More than half of the survey respondents said they are increasing technology investments, specifically in IT infrastructure and data analytics. Almost three-quarters reported an increase in revenues compared to last year, and 81 percent said they expect revenues to increase in 2014, which is 15 percentage points more than in 2012.
In many ways, this is an extremely dynamic time in the insurance industry, said Laura Hay, national sector leader for KPMG LLP. Those who can identify risks and create the right teams may be able to take advantage of changing conditions to expand to new markets, create and deliver new products and leverage the torrent of valuable data that is available.

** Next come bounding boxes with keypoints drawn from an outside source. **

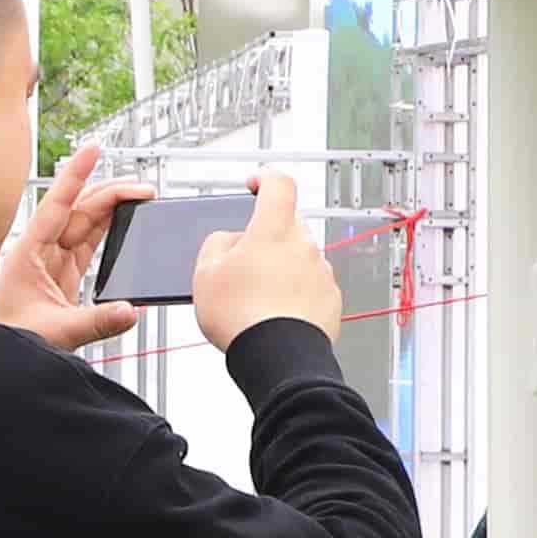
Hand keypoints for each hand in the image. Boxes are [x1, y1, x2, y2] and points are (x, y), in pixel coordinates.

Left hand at [0, 140, 150, 353]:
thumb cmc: (9, 342)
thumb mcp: (55, 333)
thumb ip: (96, 323)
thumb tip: (131, 311)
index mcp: (28, 254)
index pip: (56, 206)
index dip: (76, 176)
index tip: (93, 149)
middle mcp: (39, 252)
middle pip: (77, 211)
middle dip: (109, 194)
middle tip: (142, 188)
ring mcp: (52, 264)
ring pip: (85, 226)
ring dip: (111, 210)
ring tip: (140, 199)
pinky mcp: (63, 278)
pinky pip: (88, 246)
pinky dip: (107, 233)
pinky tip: (123, 224)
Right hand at [194, 168, 341, 350]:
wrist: (277, 358)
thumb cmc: (242, 319)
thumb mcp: (205, 274)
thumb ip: (217, 244)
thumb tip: (229, 240)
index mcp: (273, 230)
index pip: (278, 184)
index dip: (265, 179)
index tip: (256, 184)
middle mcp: (304, 245)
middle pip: (287, 225)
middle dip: (267, 237)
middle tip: (244, 262)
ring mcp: (321, 271)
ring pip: (300, 256)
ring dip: (282, 267)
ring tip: (258, 296)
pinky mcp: (331, 297)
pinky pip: (312, 284)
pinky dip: (296, 291)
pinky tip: (276, 311)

According to the report, 60 percent of respondents said regulatory and legislative pressures are their most significant barriers to growth, an increase of 13 percentage points compared to last year, KPMG said. Healthcare reform was the largest concern (51 percent), increased federal oversight (44 percent), convergence of insurance contract standards (24 percent), corporate tax reform (21 percent), consumer protections (19 percent), shifting capital requirements (14 percent), individual tax reform (12 percent), accounting valuation and disclosure (12 percent), group and cross-border supervision (9 percent), solvency modernization initiatives (8 percent).

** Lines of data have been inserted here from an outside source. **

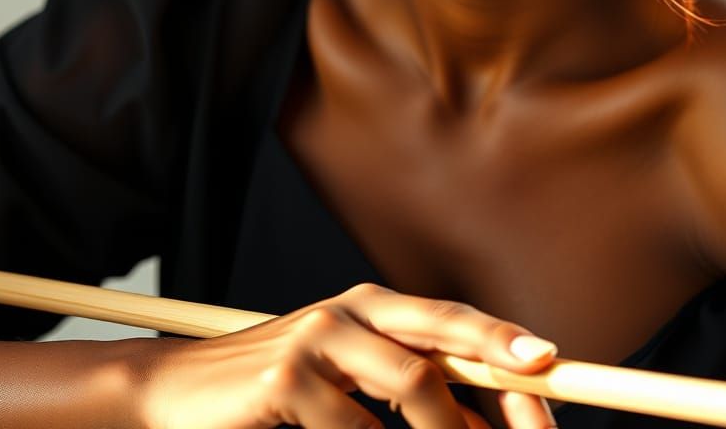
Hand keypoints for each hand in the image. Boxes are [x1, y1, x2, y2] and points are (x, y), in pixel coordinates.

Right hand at [131, 281, 558, 428]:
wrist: (174, 393)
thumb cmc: (276, 392)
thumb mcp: (347, 382)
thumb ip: (410, 388)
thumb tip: (481, 418)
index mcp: (374, 308)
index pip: (451, 321)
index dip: (502, 338)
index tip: (551, 362)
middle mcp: (353, 312)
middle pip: (444, 340)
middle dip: (499, 380)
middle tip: (536, 419)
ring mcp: (319, 340)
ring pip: (413, 389)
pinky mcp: (288, 378)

Dealing with regulatory compliance and reporting demands is the top initiative requiring the most time, energy and resources this year from a management perspective, KPMG said. It also is the top issue posing a threat to their business model, and one of the most significant drivers with respect to making decisions about mergers and acquisitions.
From a technology perspective, data and analytics also are increasingly important, the survey found, as risk management ascends on the industry agenda. The regulatory landscape adds new urgency around enterprise-wide efforts around the identification, management and reporting of risks, KPMG said.
According to respondents, 25 percent said their company now has a high degree of data and analytics maturity, which represents a 5-percentage point increase over last year. The best use of data and analytics, respondents said, were risk management (37 percent), acquiring customers (35 percent), competitive intelligence (33 percent), product positioning (30 percent), operational excellence (27 percent), finance (21 percent), government regulation (13 percent), and human capital (10 percent).
The biggest challenges to implementing data and analytics, according to respondents, included: the cost of implementation and ongoing support (47 percent), a significant increase from last year, when 25 percent of respondents offered the same response; platform or technology needed to support analytics (31 percent), compared to 27 percent last year; cleansing and maintaining data integrity (29 percent), compared to 37 percent last year; complexity of analytic design to achieve end result (28 percent), which was unchanged from last year.
The highest priority investment areas were: IT infrastructure, 43 percent vs. 57 percent last year; data analytics, 33 percent, N/A last year; customer growth or service, 32 percent vs. 37 percent last year; risk modeling and analysis, 26 percent vs. 21 percent last year; cloud computing, 20 percent vs. 12 percent last year; administrative systems, 18 percent vs. 21 percent last year; e-commerce, 18 percent vs. 21 percent last year; forecasting capabilities, 14 percent vs. 12 percent last year; accounting systems, 8 percent vs. 9 percent last year; grid computing, 2 percent vs. 0 percent last year.
Modernization efforts have been hampered by efforts to meet regulatory demands and operational requirements resulting from the financial crisis that began in 2008, respondents said. Longer-term challenges presented by middleware and legacy systems identified by participants were: extensive IT implementations to modernize existing platforms, 55 percent; slower time to market and at a higher cost, 37 percent; inability to access and/or cultivate data, 22 percent; inability to integrate new acquisitions, 18 percent; no current issue in our environment, 15 percent; not sure/don't know 6 percent; other 1 percent.
Merger and acquisition activity declined markedly from last year, KPMG said; 41 percent said their companies did not have any such plans this year, compared to 32 percent last year. Merger plans, respondents said, would be driven by interest in new markets, 41 percent; to manage regulatory changes (36 percent), and gain product synergies, 29 percent.